- Task goal: Could you copy the records from their start to the line with "picture [63, 146, 650, 638]", swapping "Identify" for "Locate" and leaving everything else unchanged?

- Data rows:
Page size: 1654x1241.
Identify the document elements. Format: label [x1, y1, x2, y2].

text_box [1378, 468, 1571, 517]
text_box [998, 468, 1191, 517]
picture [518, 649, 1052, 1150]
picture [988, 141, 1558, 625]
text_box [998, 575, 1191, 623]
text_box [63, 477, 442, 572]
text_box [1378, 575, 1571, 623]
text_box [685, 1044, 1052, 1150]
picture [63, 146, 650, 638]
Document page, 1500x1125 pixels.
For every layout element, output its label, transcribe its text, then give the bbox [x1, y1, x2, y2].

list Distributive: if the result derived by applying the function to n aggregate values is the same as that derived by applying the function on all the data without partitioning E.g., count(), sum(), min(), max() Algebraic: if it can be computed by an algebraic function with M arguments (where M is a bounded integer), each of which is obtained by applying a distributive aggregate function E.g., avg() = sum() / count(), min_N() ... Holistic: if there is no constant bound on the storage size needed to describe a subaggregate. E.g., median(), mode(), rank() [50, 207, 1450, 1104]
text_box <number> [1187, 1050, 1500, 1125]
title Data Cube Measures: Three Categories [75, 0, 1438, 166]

- Answer to the task:
Page size: 1654x1241.
Locate the document elements. Format: label [x1, y1, x2, y2].

text_box [1378, 468, 1571, 517]
text_box [998, 468, 1191, 517]
picture [518, 649, 1052, 1150]
picture [988, 141, 1558, 625]
text_box [998, 575, 1191, 623]
text_box [63, 477, 442, 572]
text_box [1378, 575, 1571, 623]
text_box [685, 1044, 1052, 1150]
picture [63, 146, 650, 638]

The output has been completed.